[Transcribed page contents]
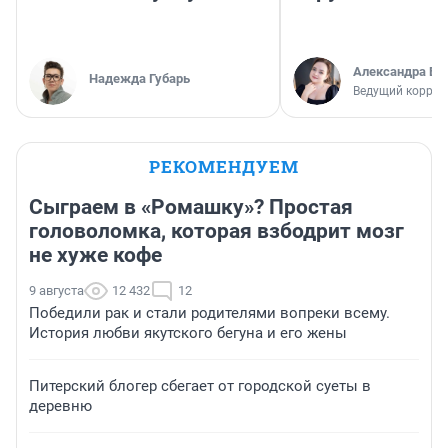
Александра Бр
Надежда Губарь
Ведущий коррес
РЕКОМЕНДУЕМ
Сыграем в «Ромашку»? Простая
головоломка, которая взбодрит мозг
не хуже кофе
9 августа
12 432
12
Победили рак и стали родителями вопреки всему.
История любви якутского бегуна и его жены
Питерский блогер сбегает от городской суеты в
деревню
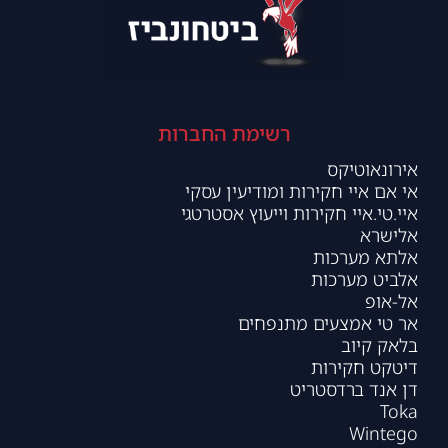
רשימת החברות
אירונאוטיקס
אי אם איי חקירות ומודיעין עסקי
איי.טי.איי חקירות וייעוץ אסטרטגי
אלישרא
אלתא מערכות
אלביט מערכות
אל-אופ
אר טי אמצעים מתנפחים
בלאק קיוב
דיטקט חקירות
דן אנד ברדסטריט
Toka
Wintego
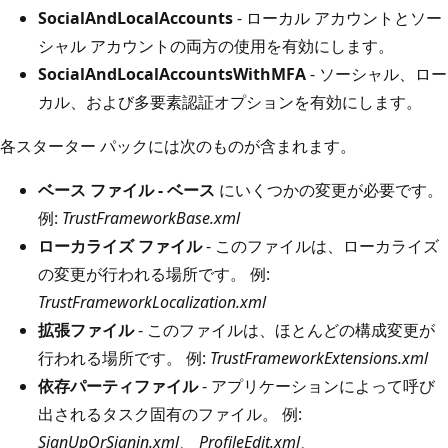
SocialAndLocalAccounts
- ローカル アカウントとソー
シャル アカウントの両方の使用を有効にします。
SocialAndLocalAccountsWithMFA
- ソーシャル、ロー
カル、および多要素認証オプションを有効にします。
各スターター パックには次のものが含まれます。
ベース ファイル - ベース
にいくつかの変更が必要です。
例:
TrustFrameworkBase.xml
ローカライズ ファイル
- このファイルは、ローカライズ
の変更が行われる場所です。 例:
TrustFrameworkLocalization.xml
拡張ファイル
- このファイルは、ほとんどの構成変更が
行われる場所です。 例:
TrustFrameworkExtensions.xml
依存パーティファイル
- アプリケーションによって呼び
出されるタスク固有のファイル。 例:
SignUpOrSignin.xml
、
ProfileEdit.xml
、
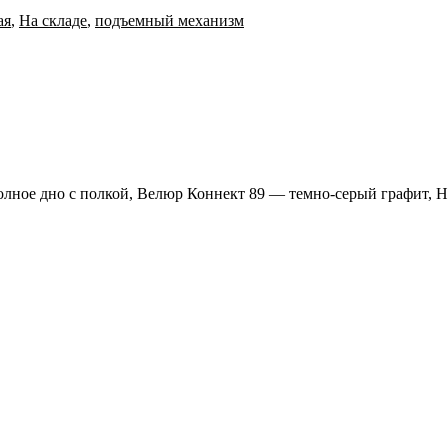
ая
,
На складе
,
подъемный механизм
лное дно с полкой, Велюр Коннект 89 — темно-серый графит, Н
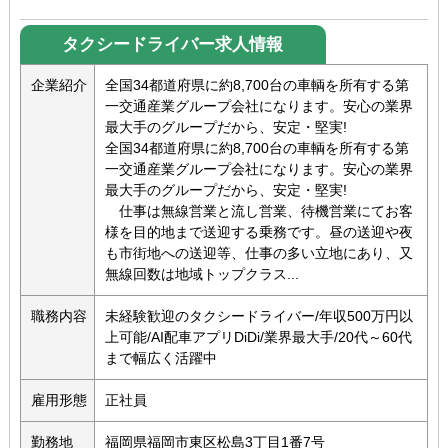
タクシードライバー求人情報
企業紹介
全国34都道府県に約8,700台の車輌を所有する第
一交通産業グループ会社になります。安心の業界
最大手のグループだから、安定・堅実!
全国34都道府県に約8,700台の車輌を所有する第
一交通産業グループ会社になります。安心の業界
最大手のグループだから、安定・堅実!
仕事は無線営業と流し営業、待機営業にてお客
様を目的地まで送迎する乗務です。昼の送迎や夜
も市街地への送迎等、仕事の多い立地にあり、又
無線回数は地域トップクラス...
職務内容
未経験歓迎のタクシードライバー/年収500万円以
上可能/AI配車アプリDiDi/業界最大手/20代～60代
まで幅広く活躍中
雇用形態
正社員
勤務地
福岡県福岡市東区松島3丁目1番7号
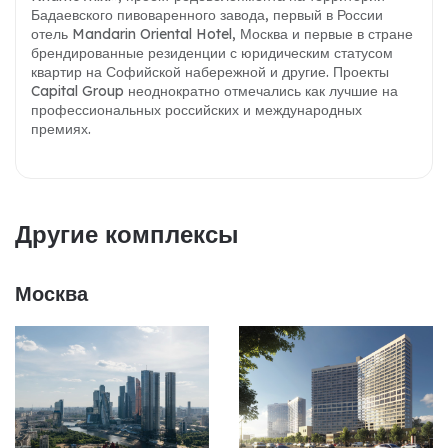
Бадаевского пивоваренного завода, первый в России
отель Mandarin Oriental Hotel, Москва и первые в стране
брендированные резиденции с юридическим статусом
квартир на Софийской набережной и другие. Проекты
Capital Group неоднократно отмечались как лучшие на
профессиональных российских и международных
премиях.
Другие комплексы
Москва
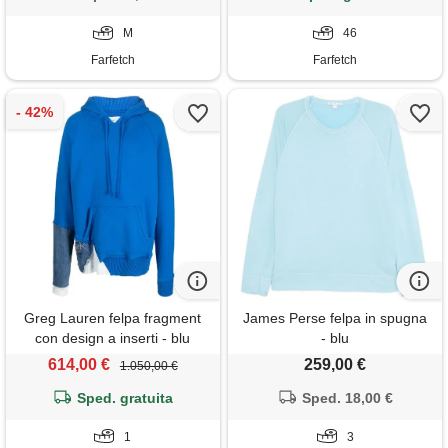
M
46
Farfetch
Farfetch
Greg Lauren felpa fragment
James Perse felpa in spugna
con design a inserti - blu
- blu
614,00 €
259,00 €
1.050,00 €
Sped. gratuita
Sped. 18,00 €
1
3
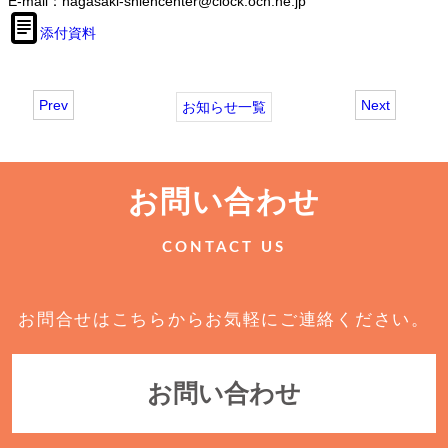
E-mail：nagasaki-shiencenter@clock.ocn.ne.jp
添付資料
Prev
Next
お知らせ一覧
お問い合わせ
CONTACT US
お問合せはこちらからお気軽にご連絡ください。
お問い合わせ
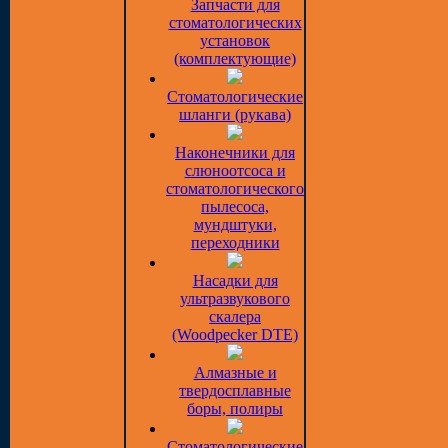
Запчасти для
стоматологических
установок
(комплектующие)
Стоматологические
шланги (рукава)
Наконечники для
слюноотсоса и
стоматологического
пылесоса,
мундштуки,
переходники
Насадки для
ультразвукового
скалера
(Woodpecker DTE)
Алмазные и
твердосплавные
боры, полиры
Стоматологические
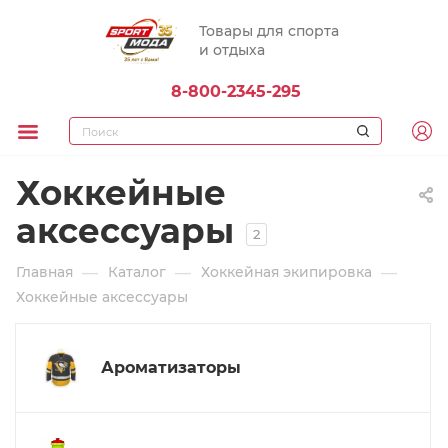
Товары для спорта
и отдыха
8-800-2345-295
Хоккейные
аксессуары
2
—
—
—
Главная
Каталог
Хоккейная экипировка
Хоккейные аксессуары
Ароматизаторы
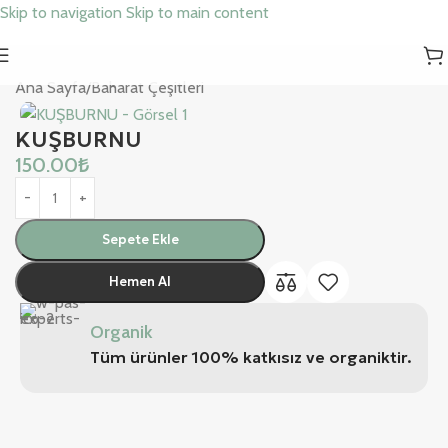
Skip to navigation
Skip to main content
Ana Sayfa
/
Baharat Çeşitleri
KUŞBURNU
150.00
₺
Sepete Ekle
Hemen Al
Organik
Tüm ürünler 100% katkısız ve organiktir.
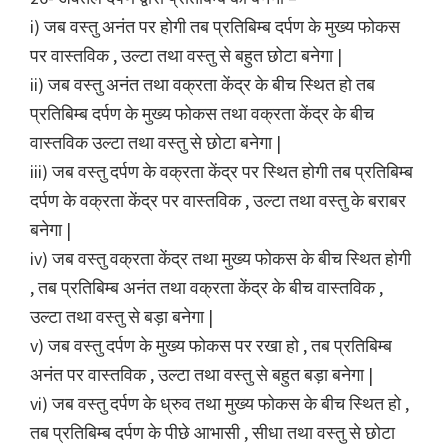
i) जब वस्तु अनंत पर होगी तब प्रतिबिम्ब दर्पण के मुख्य फोकस
पर वास्तविक , उल्टा तथा वस्तु से बहुत छोटा बनेगा |
ii) जब वस्तु अनंत तथा वक्रता केंद्र के बीच स्थित हो तब
प्रतिबिम्ब दर्पण के मुख्य फोकस तथा वक्रता केंद्र के बीच
वास्तविक उल्टा तथा वस्तु से छोटा बनेगा |
iii) जब वस्तु दर्पण के वक्रता केंद्र पर स्थित होगी तब प्रतिबिम्ब
दर्पण के वक्रता केंद्र पर वास्तविक , उल्टा तथा वस्तु के बराबर
बनेगा |
iv) जब वस्तु वक्रता केंद्र तथा मुख्य फोकस के बीच स्थित होगी
, तब प्रतिबिम्ब अनंत तथा वक्रता केंद्र के बीच वास्तविक ,
उल्टा तथा वस्तु से बड़ा बनेगा |
v) जब वस्तु दर्पण के मुख्य फोकस पर रखा हो , तब प्रतिबिम्ब
अनंत पर वास्तविक , उल्टा तथा वस्तु से बहुत बड़ा बनेगा |
vi) जब वस्तु दर्पण के ध्रुव तथा मुख्य फोकस के बीच स्थित हो ,
तब प्रतिबिम्ब दर्पण के पीछे आभासी , सीधा तथा वस्तु से छोटा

## EXERCISE PROMPT
Show all lines above containing "חקירות".

## THE ANSWER
אי אם איי חקירות ומודיעין עסקי
איי.טי.איי חקירות וייעוץ אסטרטגי
דיטקט חקירות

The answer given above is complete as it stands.